Directives
1. From the text about the Princeton Community Japanese Language School, list every year it mentions.
2. Please repeat the passage of the text about the Princeton Community Japanese Language School that begins at the words "Courses are held" and stops after "Rider in 1996.".

The Princeton Community Japanese Language School (PCJLS; プリンストン日本語学校 Purinsuton Nihongo Gakkō) is a Japanese weekend school in the Princeton, New Jersey area. It holds weekend Japanese classes for Japanese citizen children abroad to the standard of the Ministry of Education, Culture, Sports, Science and Technology (MEXT), and it also has classes for people with Japanese as a second language.

Courses are held at Bierenbaum Fisher Hall (formerly Memorial Hall) at Rider University in Lawrence Township, Mercer County. The school offices are in Princeton, except on Sundays, when the offices are at Rider University.

This is one of the Japanese weekend school systems in the New York metropolitan area.

History
Five Japanese researchers at Princeton University founded the PCJLS in 1980. It was originally at that institution but moved to Rider in 1996.

In 1987 its weekend courses for children covered Kindergarten through the 7th grade.

Information shown
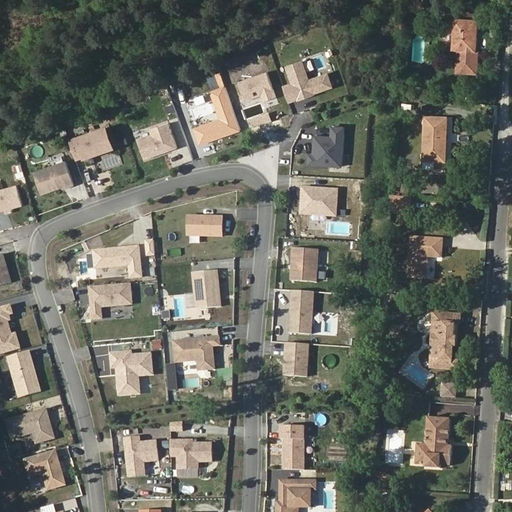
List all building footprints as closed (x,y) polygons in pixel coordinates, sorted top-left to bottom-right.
[(477,51),(479,20),(455,18),(453,50),(458,51),(457,73),(478,74),(480,51),(477,51)] [(308,77),(303,61),(287,66),(293,83),(284,86),(289,101),(299,97),(299,99),(314,94),(313,92),(332,86),(327,71),(308,77)] [(276,96),(267,71),(239,81),(246,101),(262,95),(264,101),(276,96)] [(241,129),(226,87),(212,92),(222,119),(195,128),(201,143),(241,129)] [(447,163),(448,118),(425,118),(423,170),(434,170),(435,162),(447,163)] [(153,135),(139,140),(145,158),(177,147),(168,122),(150,128),(153,135)] [(342,165),(344,127),(332,126),(331,136),(315,135),(314,154),(310,154),(309,163),(342,165)] [(114,145),(107,127),(70,140),(77,159),(114,145)] [(75,183),(66,160),(34,172),(42,193),(66,184),(67,186),(75,183)] [(0,210),(23,204),(17,185),(0,189),(0,210)] [(338,189),(303,187),(301,213),(337,215),(338,189)] [(411,213),(412,198),(391,197),(391,212),(411,213)] [(443,257),(444,239),(412,237),(409,277),(428,278),(429,256),(443,257)] [(154,240),(146,240),(147,255),(155,254),(154,240)] [(140,245),(109,248),(110,267),(130,265),(131,278),(143,277),(140,245)] [(319,249),(294,247),(292,279),(317,281),(319,249)] [(0,285),(11,282),(3,254),(0,255),(0,285)] [(218,270),(194,272),(197,308),(221,306),(218,270)] [(132,303),(130,282),(90,286),(93,319),(102,318),(101,306),(132,303)] [(401,294),(403,286),(394,284),(392,292),(401,294)] [(315,291),(293,290),(290,332),(313,333),(315,291)] [(395,297),(395,295),(385,295),(385,304),(388,304),(395,297)] [(13,313),(11,306),(0,308),(0,353),(21,348),(17,333),(12,335),(7,315),(13,313)] [(455,337),(456,323),(459,324),(460,314),(434,312),(433,322),(436,322),(435,334),(432,334),(432,346),(435,346),(434,358),(431,358),(430,368),(456,369),(457,360),(454,360),(455,346),(453,345),(453,338),(455,337)] [(220,337),(174,340),(176,362),(199,360),(202,362),(203,369),(215,368),(213,345),(221,345),(220,337)] [(310,343),(287,342),(285,375),(308,376),(310,343)] [(42,391),(31,351),(8,357),(17,389),(27,386),(30,394),(42,391)] [(132,351),(112,353),(113,367),(119,366),(120,373),(118,373),(120,394),(140,392),(139,375),(153,373),(151,353),(132,355),(132,351)] [(457,398),(458,384),(443,383),(442,397),(457,398)] [(55,437),(46,409),(7,420),(12,438),(34,432),(37,442),(55,437)] [(449,445),(451,419),(429,417),(426,444),(418,443),(416,464),(426,465),(426,467),(441,468),(441,465),(442,460),(452,461),(453,446),(449,445)] [(304,469),(304,426),(282,425),(282,439),(285,439),(285,469),(304,469)] [(142,442),(142,436),(125,438),(127,453),(129,453),(129,459),(128,460),(129,476),(146,474),(144,461),(159,459),(157,440),(142,442)] [(194,441),(172,441),(172,457),(179,457),(179,469),(199,468),(199,462),(213,462),(213,444),(194,444),(194,441)] [(66,484),(56,449),(25,458),(30,476),(44,472),(49,489),(66,484)] [(159,461),(148,462),(148,474),(160,473),(159,461)] [(317,480),(281,479),(280,506),(277,506),(276,511),(299,511),(299,507),(312,507),(312,489),(317,489),(317,480)]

Results for each task
1. 1980, 1996, 1987

2.
Courses are held at Bierenbaum Fisher Hall (formerly Memorial Hall) at Rider University in Lawrence Township, Mercer County. The school offices are in Princeton, except on Sundays, when the offices are at Rider University.

This is one of the Japanese weekend school systems in the New York metropolitan area.

History
Five Japanese researchers at Princeton University founded the PCJLS in 1980. It was originally at that institution but moved to Rider in 1996.